This Saturday, the nonprofit Pockets Change will present interactive workshops at Los Angeles Unified School District’s (LAUSD) spring quarterly meeting for their Gifted Network for African-American Students and Families (GNAASF).
Taking place on Saturday, May 15, the theme for this meeting is “The New Way Forward: Learning and Preparing for a World That Doesn’t Exist Yet, The Sequel.” Pockets Change’s workshops will build skills for teaching financial resilience across grades 3-12. Along with GNAASF, the goal is to help students create spending plans and learn how to effectively accomplish their career goals.

Workshop Overview
WORKSHOP 1 | 10:00-10:45 AM, PST
CREATE YOUR OWN SPENDING VALUES MATRIX: USING OUR SPENDING POWER TO CONFRONT FALSE SOCIAL NARRATIVES
Dyalekt, Director of Pedagogy & Cai Rodrigues-Sherley, Teaching Artist
According to the T. Rowe Price Parents, Kids & Money Survey, parents find it easier to talk to their kids about smoking, drugs, and bullying than to talk about finances. It can be hard to know how and when to talk to your kids about money and what to say. In this course, learn how to start talking to your kids about money at any age. DJ included!

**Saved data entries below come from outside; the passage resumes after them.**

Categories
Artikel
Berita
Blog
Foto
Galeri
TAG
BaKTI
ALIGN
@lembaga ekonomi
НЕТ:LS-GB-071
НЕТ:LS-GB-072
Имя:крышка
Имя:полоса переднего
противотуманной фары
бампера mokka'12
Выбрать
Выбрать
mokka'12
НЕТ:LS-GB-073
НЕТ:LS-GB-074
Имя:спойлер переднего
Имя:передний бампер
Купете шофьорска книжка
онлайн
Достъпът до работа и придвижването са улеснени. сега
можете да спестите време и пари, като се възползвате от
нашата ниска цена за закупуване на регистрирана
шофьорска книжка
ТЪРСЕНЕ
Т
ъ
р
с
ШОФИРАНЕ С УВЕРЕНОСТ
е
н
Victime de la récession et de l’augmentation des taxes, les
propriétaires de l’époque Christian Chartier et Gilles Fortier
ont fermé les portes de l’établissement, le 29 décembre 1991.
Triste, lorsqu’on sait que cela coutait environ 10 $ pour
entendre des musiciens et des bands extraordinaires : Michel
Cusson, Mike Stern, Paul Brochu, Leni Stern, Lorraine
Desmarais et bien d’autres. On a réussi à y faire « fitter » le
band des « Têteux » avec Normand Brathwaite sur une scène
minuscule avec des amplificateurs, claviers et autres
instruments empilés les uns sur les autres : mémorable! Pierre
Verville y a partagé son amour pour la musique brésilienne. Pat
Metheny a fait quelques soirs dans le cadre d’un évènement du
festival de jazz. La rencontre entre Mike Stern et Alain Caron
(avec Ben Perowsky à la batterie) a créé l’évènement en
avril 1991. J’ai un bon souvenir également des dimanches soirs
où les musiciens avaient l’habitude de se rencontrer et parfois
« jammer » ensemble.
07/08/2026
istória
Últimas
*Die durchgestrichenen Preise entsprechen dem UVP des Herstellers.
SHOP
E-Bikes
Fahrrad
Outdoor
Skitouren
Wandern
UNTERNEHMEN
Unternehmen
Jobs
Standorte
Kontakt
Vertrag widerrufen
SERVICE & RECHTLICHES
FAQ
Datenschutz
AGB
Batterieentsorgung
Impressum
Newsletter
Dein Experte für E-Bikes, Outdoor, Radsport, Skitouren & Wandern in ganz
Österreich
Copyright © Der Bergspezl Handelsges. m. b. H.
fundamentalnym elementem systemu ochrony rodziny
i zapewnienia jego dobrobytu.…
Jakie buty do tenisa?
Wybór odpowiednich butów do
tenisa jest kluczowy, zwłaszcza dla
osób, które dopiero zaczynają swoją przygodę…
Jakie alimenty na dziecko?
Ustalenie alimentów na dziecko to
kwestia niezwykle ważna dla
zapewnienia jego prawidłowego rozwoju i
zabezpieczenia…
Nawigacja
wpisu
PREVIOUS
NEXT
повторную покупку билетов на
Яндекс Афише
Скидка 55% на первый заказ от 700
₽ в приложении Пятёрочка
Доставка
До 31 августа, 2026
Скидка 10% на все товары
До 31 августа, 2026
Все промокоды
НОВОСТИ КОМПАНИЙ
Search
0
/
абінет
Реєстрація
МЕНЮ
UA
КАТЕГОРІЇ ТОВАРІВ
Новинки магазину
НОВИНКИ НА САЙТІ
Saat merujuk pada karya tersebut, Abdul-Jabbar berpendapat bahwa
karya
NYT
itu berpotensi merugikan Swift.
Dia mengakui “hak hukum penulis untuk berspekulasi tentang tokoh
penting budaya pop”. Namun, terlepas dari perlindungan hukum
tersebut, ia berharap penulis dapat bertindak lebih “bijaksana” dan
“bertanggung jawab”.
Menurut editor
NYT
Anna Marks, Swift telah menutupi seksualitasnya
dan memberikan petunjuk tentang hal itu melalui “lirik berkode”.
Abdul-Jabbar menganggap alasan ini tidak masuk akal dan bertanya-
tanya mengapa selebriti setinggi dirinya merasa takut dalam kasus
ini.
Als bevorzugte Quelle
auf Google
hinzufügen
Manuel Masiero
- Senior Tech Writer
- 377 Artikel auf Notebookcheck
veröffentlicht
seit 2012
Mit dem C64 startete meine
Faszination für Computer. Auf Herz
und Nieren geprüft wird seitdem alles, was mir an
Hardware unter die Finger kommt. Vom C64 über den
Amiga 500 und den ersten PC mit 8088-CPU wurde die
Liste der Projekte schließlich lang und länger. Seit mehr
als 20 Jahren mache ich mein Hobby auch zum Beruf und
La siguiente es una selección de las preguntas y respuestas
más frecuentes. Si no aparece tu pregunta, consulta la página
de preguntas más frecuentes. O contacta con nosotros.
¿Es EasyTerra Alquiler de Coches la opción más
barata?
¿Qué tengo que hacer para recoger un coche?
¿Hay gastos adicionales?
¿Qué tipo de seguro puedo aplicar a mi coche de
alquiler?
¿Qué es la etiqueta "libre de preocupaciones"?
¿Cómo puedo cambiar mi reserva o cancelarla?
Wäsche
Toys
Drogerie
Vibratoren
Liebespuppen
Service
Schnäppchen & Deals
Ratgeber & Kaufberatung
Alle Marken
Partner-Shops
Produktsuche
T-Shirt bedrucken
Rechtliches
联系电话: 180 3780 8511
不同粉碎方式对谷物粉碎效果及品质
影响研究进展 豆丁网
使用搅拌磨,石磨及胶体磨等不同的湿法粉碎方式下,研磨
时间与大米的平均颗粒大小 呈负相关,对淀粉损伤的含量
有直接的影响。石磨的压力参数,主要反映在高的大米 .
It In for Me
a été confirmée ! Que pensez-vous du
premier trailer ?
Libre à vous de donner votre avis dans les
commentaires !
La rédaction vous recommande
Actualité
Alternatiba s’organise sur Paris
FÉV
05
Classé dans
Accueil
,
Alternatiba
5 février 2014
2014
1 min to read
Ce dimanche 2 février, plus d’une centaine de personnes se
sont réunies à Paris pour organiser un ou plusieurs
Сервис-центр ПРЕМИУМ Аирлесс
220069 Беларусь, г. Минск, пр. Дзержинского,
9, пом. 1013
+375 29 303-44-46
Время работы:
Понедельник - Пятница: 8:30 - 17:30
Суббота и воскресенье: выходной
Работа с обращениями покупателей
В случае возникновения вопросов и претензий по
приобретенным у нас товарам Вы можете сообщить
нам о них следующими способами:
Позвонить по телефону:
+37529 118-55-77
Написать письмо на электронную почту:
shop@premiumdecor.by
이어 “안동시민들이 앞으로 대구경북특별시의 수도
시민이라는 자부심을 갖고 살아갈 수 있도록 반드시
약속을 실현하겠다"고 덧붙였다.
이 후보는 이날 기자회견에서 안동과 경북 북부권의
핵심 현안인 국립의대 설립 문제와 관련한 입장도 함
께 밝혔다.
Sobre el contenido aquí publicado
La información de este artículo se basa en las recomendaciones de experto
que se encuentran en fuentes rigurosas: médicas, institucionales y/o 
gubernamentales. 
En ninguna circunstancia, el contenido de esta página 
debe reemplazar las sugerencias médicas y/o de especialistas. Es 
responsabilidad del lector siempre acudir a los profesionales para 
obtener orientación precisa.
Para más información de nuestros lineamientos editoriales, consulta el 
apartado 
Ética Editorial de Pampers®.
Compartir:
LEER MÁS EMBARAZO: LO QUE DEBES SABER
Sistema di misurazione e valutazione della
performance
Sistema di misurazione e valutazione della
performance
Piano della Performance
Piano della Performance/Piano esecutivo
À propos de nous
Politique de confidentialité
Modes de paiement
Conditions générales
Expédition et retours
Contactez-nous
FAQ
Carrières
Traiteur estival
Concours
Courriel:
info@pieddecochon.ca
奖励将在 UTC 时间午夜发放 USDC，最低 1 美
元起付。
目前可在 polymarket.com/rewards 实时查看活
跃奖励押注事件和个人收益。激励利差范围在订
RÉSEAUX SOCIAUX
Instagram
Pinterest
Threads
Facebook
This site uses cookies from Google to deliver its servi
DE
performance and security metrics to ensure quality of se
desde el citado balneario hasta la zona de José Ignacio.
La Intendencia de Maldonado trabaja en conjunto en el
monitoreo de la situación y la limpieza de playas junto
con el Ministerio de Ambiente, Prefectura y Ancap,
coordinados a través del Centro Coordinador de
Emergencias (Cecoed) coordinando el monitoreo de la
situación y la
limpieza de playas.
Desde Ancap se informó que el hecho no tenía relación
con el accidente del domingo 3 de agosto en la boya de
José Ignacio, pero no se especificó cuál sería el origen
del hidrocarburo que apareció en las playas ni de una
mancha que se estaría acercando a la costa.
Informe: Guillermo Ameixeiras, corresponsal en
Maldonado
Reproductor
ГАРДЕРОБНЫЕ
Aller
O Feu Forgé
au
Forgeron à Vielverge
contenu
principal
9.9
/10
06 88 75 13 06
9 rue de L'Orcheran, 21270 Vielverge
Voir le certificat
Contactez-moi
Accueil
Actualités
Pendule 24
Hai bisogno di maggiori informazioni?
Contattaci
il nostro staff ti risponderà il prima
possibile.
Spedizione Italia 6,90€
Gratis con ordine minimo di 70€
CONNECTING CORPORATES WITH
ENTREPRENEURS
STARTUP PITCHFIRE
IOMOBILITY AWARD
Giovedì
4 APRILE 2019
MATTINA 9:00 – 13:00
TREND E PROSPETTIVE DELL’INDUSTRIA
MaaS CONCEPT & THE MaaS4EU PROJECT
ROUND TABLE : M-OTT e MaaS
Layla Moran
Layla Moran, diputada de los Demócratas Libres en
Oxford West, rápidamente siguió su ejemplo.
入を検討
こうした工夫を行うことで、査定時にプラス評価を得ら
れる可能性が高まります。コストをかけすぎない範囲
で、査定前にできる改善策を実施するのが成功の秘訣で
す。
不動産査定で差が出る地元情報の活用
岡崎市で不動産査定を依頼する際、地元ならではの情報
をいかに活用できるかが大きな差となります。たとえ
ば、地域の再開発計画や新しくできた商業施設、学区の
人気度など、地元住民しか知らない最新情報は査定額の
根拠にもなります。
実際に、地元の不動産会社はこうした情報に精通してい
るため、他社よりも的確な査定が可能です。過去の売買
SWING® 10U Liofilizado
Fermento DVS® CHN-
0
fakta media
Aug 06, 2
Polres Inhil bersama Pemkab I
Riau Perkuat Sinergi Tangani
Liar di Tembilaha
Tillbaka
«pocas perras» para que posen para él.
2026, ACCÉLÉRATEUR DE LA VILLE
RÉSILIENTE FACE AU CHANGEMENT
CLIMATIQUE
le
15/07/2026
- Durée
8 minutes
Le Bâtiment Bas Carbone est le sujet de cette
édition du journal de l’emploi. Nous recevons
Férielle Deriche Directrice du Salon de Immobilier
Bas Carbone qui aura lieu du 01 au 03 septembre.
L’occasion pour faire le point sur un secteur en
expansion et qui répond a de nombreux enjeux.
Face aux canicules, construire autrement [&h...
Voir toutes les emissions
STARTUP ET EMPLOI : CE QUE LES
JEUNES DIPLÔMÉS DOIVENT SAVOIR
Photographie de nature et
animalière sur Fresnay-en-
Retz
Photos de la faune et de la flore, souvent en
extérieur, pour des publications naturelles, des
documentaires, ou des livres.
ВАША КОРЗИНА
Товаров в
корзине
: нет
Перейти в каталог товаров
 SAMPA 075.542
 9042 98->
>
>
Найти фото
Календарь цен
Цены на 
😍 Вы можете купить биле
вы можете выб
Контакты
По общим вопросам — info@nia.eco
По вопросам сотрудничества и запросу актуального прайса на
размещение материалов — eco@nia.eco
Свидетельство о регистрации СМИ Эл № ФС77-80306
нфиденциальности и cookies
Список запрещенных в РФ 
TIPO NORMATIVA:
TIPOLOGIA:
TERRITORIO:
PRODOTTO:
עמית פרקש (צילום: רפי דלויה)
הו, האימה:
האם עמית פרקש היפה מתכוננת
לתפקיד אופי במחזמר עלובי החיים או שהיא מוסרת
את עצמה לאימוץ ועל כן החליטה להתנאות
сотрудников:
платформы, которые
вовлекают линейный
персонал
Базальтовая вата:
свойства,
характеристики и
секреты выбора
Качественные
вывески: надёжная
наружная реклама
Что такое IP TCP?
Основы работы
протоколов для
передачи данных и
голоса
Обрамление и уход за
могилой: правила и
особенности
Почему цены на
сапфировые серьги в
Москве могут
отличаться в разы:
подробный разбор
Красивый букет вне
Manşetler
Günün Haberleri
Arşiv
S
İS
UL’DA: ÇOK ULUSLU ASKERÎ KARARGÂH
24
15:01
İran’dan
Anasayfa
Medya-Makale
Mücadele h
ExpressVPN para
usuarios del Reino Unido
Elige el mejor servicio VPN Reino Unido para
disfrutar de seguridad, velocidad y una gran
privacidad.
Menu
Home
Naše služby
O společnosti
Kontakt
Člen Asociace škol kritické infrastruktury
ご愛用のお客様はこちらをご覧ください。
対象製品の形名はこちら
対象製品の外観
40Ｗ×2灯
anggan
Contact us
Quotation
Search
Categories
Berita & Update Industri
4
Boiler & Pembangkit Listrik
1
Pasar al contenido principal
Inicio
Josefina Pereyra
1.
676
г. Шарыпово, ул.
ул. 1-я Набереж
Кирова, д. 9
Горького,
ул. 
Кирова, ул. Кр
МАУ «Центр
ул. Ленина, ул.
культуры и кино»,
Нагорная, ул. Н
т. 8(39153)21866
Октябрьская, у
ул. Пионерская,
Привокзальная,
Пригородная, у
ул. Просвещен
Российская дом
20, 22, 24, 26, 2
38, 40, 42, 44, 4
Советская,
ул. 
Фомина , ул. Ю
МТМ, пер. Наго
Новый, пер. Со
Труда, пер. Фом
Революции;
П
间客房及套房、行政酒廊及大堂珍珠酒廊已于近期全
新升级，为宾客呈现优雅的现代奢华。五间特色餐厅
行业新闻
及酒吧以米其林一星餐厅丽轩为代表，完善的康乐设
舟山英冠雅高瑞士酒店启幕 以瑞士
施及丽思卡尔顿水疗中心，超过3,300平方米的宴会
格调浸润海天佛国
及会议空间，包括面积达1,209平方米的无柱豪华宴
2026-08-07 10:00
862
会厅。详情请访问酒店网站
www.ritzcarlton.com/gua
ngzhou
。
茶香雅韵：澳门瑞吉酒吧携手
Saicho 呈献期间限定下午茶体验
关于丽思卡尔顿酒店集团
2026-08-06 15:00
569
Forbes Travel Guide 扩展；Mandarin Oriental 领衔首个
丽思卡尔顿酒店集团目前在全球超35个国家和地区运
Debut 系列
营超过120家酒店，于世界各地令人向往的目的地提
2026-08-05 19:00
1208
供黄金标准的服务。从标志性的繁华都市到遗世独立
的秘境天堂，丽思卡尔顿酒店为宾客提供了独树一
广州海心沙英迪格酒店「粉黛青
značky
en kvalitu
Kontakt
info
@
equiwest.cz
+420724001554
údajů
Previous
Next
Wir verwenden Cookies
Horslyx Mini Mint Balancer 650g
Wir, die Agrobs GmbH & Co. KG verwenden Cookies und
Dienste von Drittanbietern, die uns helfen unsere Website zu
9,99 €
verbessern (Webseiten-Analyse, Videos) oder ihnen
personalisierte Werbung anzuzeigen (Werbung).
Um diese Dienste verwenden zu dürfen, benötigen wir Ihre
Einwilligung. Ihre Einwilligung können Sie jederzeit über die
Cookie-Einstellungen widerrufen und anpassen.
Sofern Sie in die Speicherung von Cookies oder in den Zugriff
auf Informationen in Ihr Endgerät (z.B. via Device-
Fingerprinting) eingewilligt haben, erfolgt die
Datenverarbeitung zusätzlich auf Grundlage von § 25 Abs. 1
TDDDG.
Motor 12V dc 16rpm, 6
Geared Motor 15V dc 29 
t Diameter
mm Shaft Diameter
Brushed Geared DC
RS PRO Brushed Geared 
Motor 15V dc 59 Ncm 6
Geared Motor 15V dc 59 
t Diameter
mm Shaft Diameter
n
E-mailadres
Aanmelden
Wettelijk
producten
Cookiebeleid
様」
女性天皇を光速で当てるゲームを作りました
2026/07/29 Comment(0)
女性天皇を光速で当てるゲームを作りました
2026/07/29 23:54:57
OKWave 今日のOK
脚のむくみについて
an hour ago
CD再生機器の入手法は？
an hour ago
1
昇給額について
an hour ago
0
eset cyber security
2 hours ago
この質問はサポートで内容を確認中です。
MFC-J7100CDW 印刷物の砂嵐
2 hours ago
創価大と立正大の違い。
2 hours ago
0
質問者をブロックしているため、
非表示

WORKSHOP 2 | 10:55-11:40 AM, PST
HOW TO GET YOUR DREAM JOB
Presenters: Dyalekt, Director of Pedagogy & Cai Rodrigues-Sherley, Teaching Artist,
Using Hip Hop Pedagogy, we encourage learners to discover personal strengths that provide the preparation, skillset, and resilience to thrive. This means training for code-switching, dealing with requirements & regulations, and nurturing your entrepreneurial spirit. The first step in landing your dream job is finding your voice!
More about Pockets Change
Founded in 2009, Pockets Change — a hybrid organization (non-profit 501(c)(3) and s-corp) working with K-12 and college communities across the country — reaches thousands of lives globally through in-person and online workshops, curricula, and a unique approach to making finance personal with the use of hip-hop pedagogy. They help others develop an understanding of their personal relationship with money, new ways of thinking and talking about money, and the skills to take action and advocate for themselves and others. Pockets Change has spent over a decade implementing innovative approaches to financial education to advance their mission of building intergenerational financial resilience with students, families, and educators. It is their belief that financial education is about much more than numbers, it’s a means for self-care and social justice.
Hip-hop pedagogy focuses on understanding self-identity in relation to the whole. Connecting hip-hop and finance develops an understanding of ourselves and our relationship with money. We build financial habits that resonate with our personal identity. We discover how we process information and how to effectively communicate and collaborate. Pockets Change curricula and programming empowers youth, their families, and their educators to see money as a tool and financial decision-making as a personal path that they can navigate.
Pockets Change is working to address systemic issues of educational equity and the racial wealth divide. Their program supports youth in taking agency in their personal financial decisions through peer conversations, unpacking systems, developing habits, identifying personal values, and advocating for what they want now and in the future. By starting with self-care and personal agency, Pockets Change promotes the development of individual capacity to take part in social justice efforts where youth-led problem solving and professional relationship building for social impact can happen.